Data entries
____
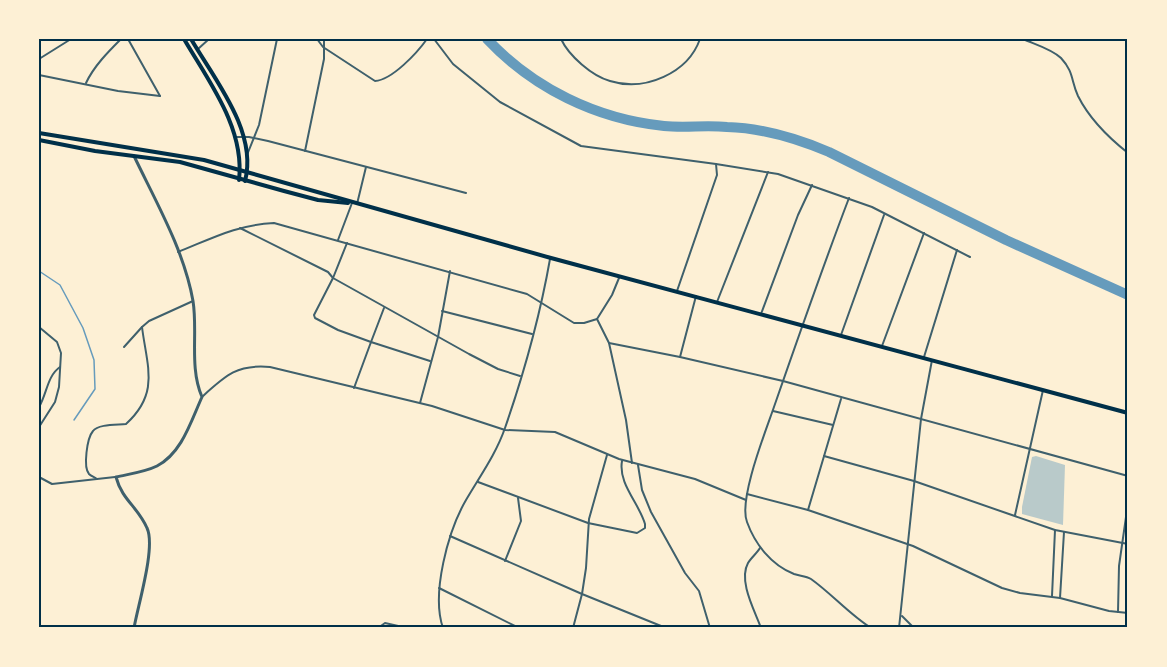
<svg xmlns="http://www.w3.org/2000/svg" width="1167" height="667" viewBox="0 0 1167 667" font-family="Figtree,sans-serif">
	<rect width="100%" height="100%" fill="#fdf0d5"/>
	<path fill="#b9caca" d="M1036,456L1065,465L1063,525L1022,514V507L1032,457Z"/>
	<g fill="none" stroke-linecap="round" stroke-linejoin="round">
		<path stroke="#669bbc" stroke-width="1.5" d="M39,271L60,285L83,328L94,360L95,389L74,420"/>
		<path stroke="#669bbc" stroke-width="10" d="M487,39C533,88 596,119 664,126C685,128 706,125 727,127C763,128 796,138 829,152L1006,240L1128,295"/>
		<g stroke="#3f606c" stroke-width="2">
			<path d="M128,39L160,96"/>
			<path d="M317,39L323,47L375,81C392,80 417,53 427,39"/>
			<path d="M434,39L453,64L500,102L581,146L716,164L778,174L872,207L970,257"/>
			<path d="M561,39C569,56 592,76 610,81C645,92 688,73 700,39"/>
			<path d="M1023,39C1034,44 1052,49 1061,58C1074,72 1071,81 1078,96C1089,118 1109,138 1128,153"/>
			<path d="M198,49L209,39"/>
			<path d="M39,59L71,39"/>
			<path d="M39,75L118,91L160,96"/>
			<path d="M86,83C94,66 108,52 121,39"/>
			<path d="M237,137H249L268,141L466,193"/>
			<path d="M305,151L324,59V39"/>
			<path d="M247,155L259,125L277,39"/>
			<path d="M849,198C823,266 799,335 775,404C767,428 738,499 747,522C755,544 771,565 794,574C800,576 806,576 811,579C832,594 849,614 871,628"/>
			<path d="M357,204L366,167"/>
			<path d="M240,228L328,272L333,278L469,354L498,369L520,376"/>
			<path d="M338,240L352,203"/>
			<path d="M347,243L333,278L314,315L315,318L338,330L371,342L384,308"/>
			<path d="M178,252C213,238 236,225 274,223L527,294L574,323H584L597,319L612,295L619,278"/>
			<path d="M677,291L717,175L716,164"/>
			<path d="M717,302L768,172"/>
			<path d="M442,311L532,334"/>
			<path d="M761,314L798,215L812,185"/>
			<path d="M597,319L609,343L680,357L783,381L1128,476"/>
			<path d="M39,327L57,342L61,353L59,387L55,402L39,427"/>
			<path d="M841,335L884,215"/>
			<path d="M609,343L626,420L632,463"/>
			<path d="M882,346L924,233"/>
			<path d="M124,347L142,327"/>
			<path d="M680,357L696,296"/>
			<path d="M924,357L957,250"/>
			<path d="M354,388L371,342L430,361"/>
			<path d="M203,396C226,375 238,364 270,367L432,406L505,430L555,432L619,459L695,479L746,500"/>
			<path d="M420,403L438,337L450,271"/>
			<path d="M39,407C47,394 47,376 60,367"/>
			<path d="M773,411L833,425"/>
			<path d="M824,456L914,481L1055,530L1128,544"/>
			<path d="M638,465L642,490L651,512L685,573L699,591L710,628"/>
			<path d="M39,477L52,484L115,477"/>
			<path d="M97,479C94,477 91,476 89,474C83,467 87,438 93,431C98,424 117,425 126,424C160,393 147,367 142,327L149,321L193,301"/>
			<path d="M478,482L588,523L637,533L645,528V524C639,503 618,484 622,461"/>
			<path d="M747,494L808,510L913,546L1002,588L1020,593L1060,598L1109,611L1128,613"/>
			<path d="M808,510L841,399"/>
			<path d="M1015,515L1043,390"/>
			<path d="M450,536L582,594L666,628"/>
			<path d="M760,548C757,553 751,558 748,563C738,581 755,611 761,628"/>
			<path d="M505,561L521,521L518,498"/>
			<path d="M439,588L519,628"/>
			<path d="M1052,596L1055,530"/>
			<path d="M1060,598L1064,532"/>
			<path d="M1118,612L1119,566L1128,503"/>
			<path d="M902,616L914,628"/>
			<path d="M378,628L385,623L407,628"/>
			<path d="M443,628C431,594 448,531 466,500C480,476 496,454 505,428C524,373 540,316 550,259"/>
			<path d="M573,628L582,594L586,568L589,519L607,455"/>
			<path d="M899,628L921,419L932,360"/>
		</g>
		<path stroke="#3f606c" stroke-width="3" d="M134,628C138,605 156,547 147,528C138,507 122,500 116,477C129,474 145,472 157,466C182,453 191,421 202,397C189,367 198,332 193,301C184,250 156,202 134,156"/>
		<g stroke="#003049" stroke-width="4">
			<path d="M184,39C209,82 245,128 239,180"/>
			<path d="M191,39C215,80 258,132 245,181"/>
			<path d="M39,133L204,160L551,258L1128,413"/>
			<path d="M39,140L95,151L180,162L284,191L318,200L348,203"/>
		</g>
	</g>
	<rect width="1167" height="667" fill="none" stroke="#fdf0d5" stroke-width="81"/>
	<rect x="40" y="40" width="1086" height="586" fill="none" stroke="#003049" stroke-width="2"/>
</svg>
____
What you are asked to do ::
Pictures are to be left out; all other data must be returned exactly.

Completed exercise ::
<svg xmlns="http://www.w3.org/2000/svg" width="1167" height="667" viewBox="0 0 1167 667" font-family="Figtree,sans-serif">
	<rect width="100%" height="100%" fill="#fdf0d5"/>
	<path fill="#b9caca" d="M1036,456L1065,465L1063,525L1022,514V507L1032,457Z"/>
	<g fill="none" stroke-linecap="round" stroke-linejoin="round">
		<path stroke="#669bbc" stroke-width="1.5" d="M39,271L60,285L83,328L94,360L95,389L74,420"/>
		<path stroke="#669bbc" stroke-width="10" d="M487,39C533,88 596,119 664,126C685,128 706,125 727,127C763,128 796,138 829,152L1006,240L1128,295"/>
		<g stroke="#3f606c" stroke-width="2">
			<path d="M128,39L160,96"/>
			<path d="M317,39L323,47L375,81C392,80 417,53 427,39"/>
			<path d="M434,39L453,64L500,102L581,146L716,164L778,174L872,207L970,257"/>
			<path d="M561,39C569,56 592,76 610,81C645,92 688,73 700,39"/>
			<path d="M1023,39C1034,44 1052,49 1061,58C1074,72 1071,81 1078,96C1089,118 1109,138 1128,153"/>
			<path d="M198,49L209,39"/>
			<path d="M39,59L71,39"/>
			<path d="M39,75L118,91L160,96"/>
			<path d="M86,83C94,66 108,52 121,39"/>
			<path d="M237,137H249L268,141L466,193"/>
			<path d="M305,151L324,59V39"/>
			<path d="M247,155L259,125L277,39"/>
			<path d="M849,198C823,266 799,335 775,404C767,428 738,499 747,522C755,544 771,565 794,574C800,576 806,576 811,579C832,594 849,614 871,628"/>
			<path d="M357,204L366,167"/>
			<path d="M240,228L328,272L333,278L469,354L498,369L520,376"/>
			<path d="M338,240L352,203"/>
			<path d="M347,243L333,278L314,315L315,318L338,330L371,342L384,308"/>
			<path d="M178,252C213,238 236,225 274,223L527,294L574,323H584L597,319L612,295L619,278"/>
			<path d="M677,291L717,175L716,164"/>
			<path d="M717,302L768,172"/>
			<path d="M442,311L532,334"/>
			<path d="M761,314L798,215L812,185"/>
			<path d="M597,319L609,343L680,357L783,381L1128,476"/>
			<path d="M39,327L57,342L61,353L59,387L55,402L39,427"/>
			<path d="M841,335L884,215"/>
			<path d="M609,343L626,420L632,463"/>
			<path d="M882,346L924,233"/>
			<path d="M124,347L142,327"/>
			<path d="M680,357L696,296"/>
			<path d="M924,357L957,250"/>
			<path d="M354,388L371,342L430,361"/>
			<path d="M203,396C226,375 238,364 270,367L432,406L505,430L555,432L619,459L695,479L746,500"/>
			<path d="M420,403L438,337L450,271"/>
			<path d="M39,407C47,394 47,376 60,367"/>
			<path d="M773,411L833,425"/>
			<path d="M824,456L914,481L1055,530L1128,544"/>
			<path d="M638,465L642,490L651,512L685,573L699,591L710,628"/>
			<path d="M39,477L52,484L115,477"/>
			<path d="M97,479C94,477 91,476 89,474C83,467 87,438 93,431C98,424 117,425 126,424C160,393 147,367 142,327L149,321L193,301"/>
			<path d="M478,482L588,523L637,533L645,528V524C639,503 618,484 622,461"/>
			<path d="M747,494L808,510L913,546L1002,588L1020,593L1060,598L1109,611L1128,613"/>
			<path d="M808,510L841,399"/>
			<path d="M1015,515L1043,390"/>
			<path d="M450,536L582,594L666,628"/>
			<path d="M760,548C757,553 751,558 748,563C738,581 755,611 761,628"/>
			<path d="M505,561L521,521L518,498"/>
			<path d="M439,588L519,628"/>
			<path d="M1052,596L1055,530"/>
			<path d="M1060,598L1064,532"/>
			<path d="M1118,612L1119,566L1128,503"/>
			<path d="M902,616L914,628"/>
			<path d="M378,628L385,623L407,628"/>
			<path d="M443,628C431,594 448,531 466,500C480,476 496,454 505,428C524,373 540,316 550,259"/>
			<path d="M573,628L582,594L586,568L589,519L607,455"/>
			<path d="M899,628L921,419L932,360"/>
		</g>
		<path stroke="#3f606c" stroke-width="3" d="M134,628C138,605 156,547 147,528C138,507 122,500 116,477C129,474 145,472 157,466C182,453 191,421 202,397C189,367 198,332 193,301C184,250 156,202 134,156"/>
		<g stroke="#003049" stroke-width="4">
			<path d="M184,39C209,82 245,128 239,180"/>
			<path d="M191,39C215,80 258,132 245,181"/>
			<path d="M39,133L204,160L551,258L1128,413"/>
			<path d="M39,140L95,151L180,162L284,191L318,200L348,203"/>
		</g>
	</g>
	<rect width="1167" height="667" fill="none" stroke="#fdf0d5" stroke-width="81"/>
	<rect x="40" y="40" width="1086" height="586" fill="none" stroke="#003049" stroke-width="2"/>
</svg>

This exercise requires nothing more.